## Bar Chart: Accuracy of each LLM and PRM combination using Best-of-N on MATH500
### Overview
The chart compares the accuracy of different combinations of Large Language Models (LLMs) and Prompt Retrieval Models (PRMs) on the MATH500 benchmark. It uses grouped bar charts to visualize performance across four LLM configurations, with five distinct PRM combinations represented by color-coded bars. The y-axis measures accuracy in percentage, while the x-axis lists the LLM-PRM pairs.
### Components/Axes
- **X-axis (Categories)**:
- Qwen2.5-7B-Instruct
- Eurus-2-7B-PRIME
- Phi-4-14B
- Qwen2.5-7B-AIRL-S (Our LLM)
- **Y-axis (Values)**: Accuracy (%) ranging from 70 to 90.
- **Legend**:
- **Accuracy@1** (pink)
- **Math-Shepherd-Mistral-7B-PRM** (light orange)
- **EurusPRM-Stage2** (light green)
- **Llama3.1-8B-PRM-Deepseek-Data** (medium green)
- **Qwen2.5-AIRL-S-PRM (Ours PRM)** (dark blue)
### Detailed Analysis
- **Qwen2.5-7B-Instruct**:
- Accuracy@1: 72.0%
- Math-Shepherd-Mistral-7B-PRM: 80.4%
- EurusPRM-Stage2: 80.8%
- Llama3.1-8B-PRM-Deepseek-Data: 81.6%
- Qwen2.5-AIRL-S-PRM: 81.6%
- **Eurus-2-7B-PRIME**:
- Accuracy@1: 79.2%
- Math-Shepherd-Mistral-7B-PRM: 84.1%
- EurusPRM-Stage2: 84.3%
- Llama3.1-8B-PRM-Deepseek-Data: 84.6%
- Qwen2.5-AIRL-S-PRM: 84.4%
- **Phi-4-14B**:
- Accuracy@1: 78.6%
- Math-Shepherd-Mistral-7B-PRM: 84.2%
- EurusPRM-Stage2: 84.3%
- Llama3.1-8B-PRM-Deepseek-Data: 85.2%
- Qwen2.5-AIRL-S-PRM: 85.6%
- **Qwen2.5-7B-AIRL-S (Our LLM)**:
- Accuracy@1: 80.2%
- Math-Shepherd-Mistral-7B-PRM: 85.6%
- EurusPRM-Stage2: 85.4%
- Llama3.1-8B-PRM-Deepseek-Data: 86.0%
- Qwen2.5-AIRL-S-PRM: 86.4%
### Key Observations
1. **Qwen2.5-AIRL-S-PRM (dark blue)** consistently achieves the highest accuracy across all LLM configurations, with values ranging from 81.6% to 86.4%.
2. **Accuracy@1 (pink)** is the lowest-performing metric in every group, indicating baseline performance without PRM enhancements.
3. **Math-Shepherd-Mistral-7B-PRM (light orange)** and **EurusPRM-Stage2 (light green)** show moderate improvements over Accuracy@1 but lag behind Qwen2.5-AIRL-S-PRM.
4. **Llama3.1-8B-PRM-Deepseek-Data (medium green)** performs slightly better than Math-Shepherd-Mistral-7B-PRM in most cases but remains below Qwen2.5-AIRL-S-PRM.
### Interpretation
The data demonstrates that the **Qwen2.5-AIRL-S-PRM** combination outperforms all other PRM configurations across all tested LLMs, suggesting it is the most effective pairing for the MATH500 benchmark.
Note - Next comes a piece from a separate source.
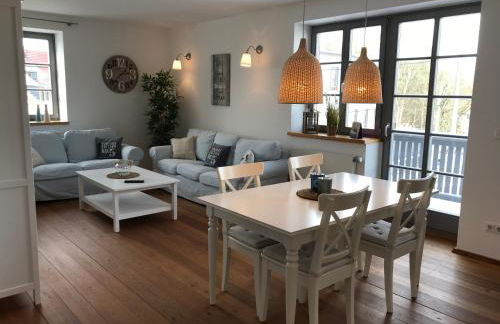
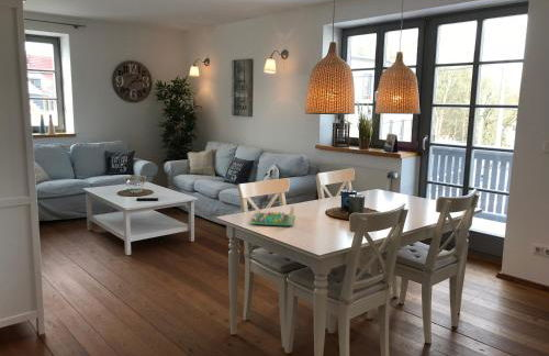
+ board game [249,204,296,227]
The **Accuracy@1** metric serves as a baseline, while the other PRMs represent incremental improvements. Notably, the Qwen2.5-AIRL-S-PRM achieves a 4.4% higher accuracy than the next-best PRM (Llama3.1-8B-PRM-Deepseek-Data) in the Qwen2.5-7B-AIRL-S group, highlighting its superior performance. This trend underscores the importance of PRM design in enhancing LLM accuracy for mathematical reasoning tasks.